C-kit (CD117) may be negative in GISTs (2–5%), either due to limited sampling in the tumor with focal variation or, more rarely, due to a unique subset of CD117-negarive GIST with epithelioid morphology. CD34 strongly and diffusely stains approximately 70% of GISTs. The other 30% of GISTs have patchy weak to moderate intensity staining. In GISTs with neural differentiation, fewer cells stain postive for CD34 and the intensity is less compared to GISTS with smooth muscle differentiation. Most GISTs are desmin negative. Strong desmin staining occurs in approximately 2% of GISTs, although approximately 33% stain focally and weakly.
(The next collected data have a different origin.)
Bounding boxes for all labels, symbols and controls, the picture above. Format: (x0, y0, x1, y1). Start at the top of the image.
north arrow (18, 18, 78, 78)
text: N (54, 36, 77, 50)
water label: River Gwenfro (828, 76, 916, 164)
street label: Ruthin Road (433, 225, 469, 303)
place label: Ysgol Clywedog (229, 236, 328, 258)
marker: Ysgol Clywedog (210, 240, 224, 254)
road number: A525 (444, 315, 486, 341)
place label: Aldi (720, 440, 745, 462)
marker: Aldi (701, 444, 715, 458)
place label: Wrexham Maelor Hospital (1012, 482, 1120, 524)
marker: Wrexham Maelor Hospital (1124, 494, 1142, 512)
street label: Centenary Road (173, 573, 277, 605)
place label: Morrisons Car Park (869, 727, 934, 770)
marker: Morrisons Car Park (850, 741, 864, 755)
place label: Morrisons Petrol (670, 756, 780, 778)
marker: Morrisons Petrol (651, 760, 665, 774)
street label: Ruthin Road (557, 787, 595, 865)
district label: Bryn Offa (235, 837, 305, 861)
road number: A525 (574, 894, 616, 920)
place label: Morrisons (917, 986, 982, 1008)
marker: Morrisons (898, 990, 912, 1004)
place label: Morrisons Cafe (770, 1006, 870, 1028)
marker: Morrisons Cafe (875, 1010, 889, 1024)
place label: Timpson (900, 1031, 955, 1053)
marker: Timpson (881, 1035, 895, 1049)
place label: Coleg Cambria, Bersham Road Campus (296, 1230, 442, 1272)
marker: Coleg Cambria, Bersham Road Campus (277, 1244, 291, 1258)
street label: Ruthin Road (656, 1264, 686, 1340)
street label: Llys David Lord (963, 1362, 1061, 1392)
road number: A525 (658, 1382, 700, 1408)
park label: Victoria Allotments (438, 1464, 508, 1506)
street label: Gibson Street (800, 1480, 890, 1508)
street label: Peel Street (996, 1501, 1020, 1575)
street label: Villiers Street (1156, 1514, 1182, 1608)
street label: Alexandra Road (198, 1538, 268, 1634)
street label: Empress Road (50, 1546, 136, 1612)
S-100 protein stain the cytoplasm and/or nuclei focally in approximately 50% of neoplasms.45–47 Due to the rarity of omental EGISTs, there are no specific treatment data from clinical trials and surgical resection is the only effective modality, and their management follows the guidelines applicable to classical GISTs.3
It should be noted here that, according to the National Institutes of Health algorithm for assessing malignancy of classical GISTs,4 most omental EGISTs would be classified as high-risk due to their large size alone, as in at least 55% of published cases it exceeds 10 cm. However, the tumor size is not a reliable prognostic parameter in the case of omental EGISTs.
Gists without myogenic or neurogenic features that arise in the omentum are very rare and surgical resection is the only effective treatment approach.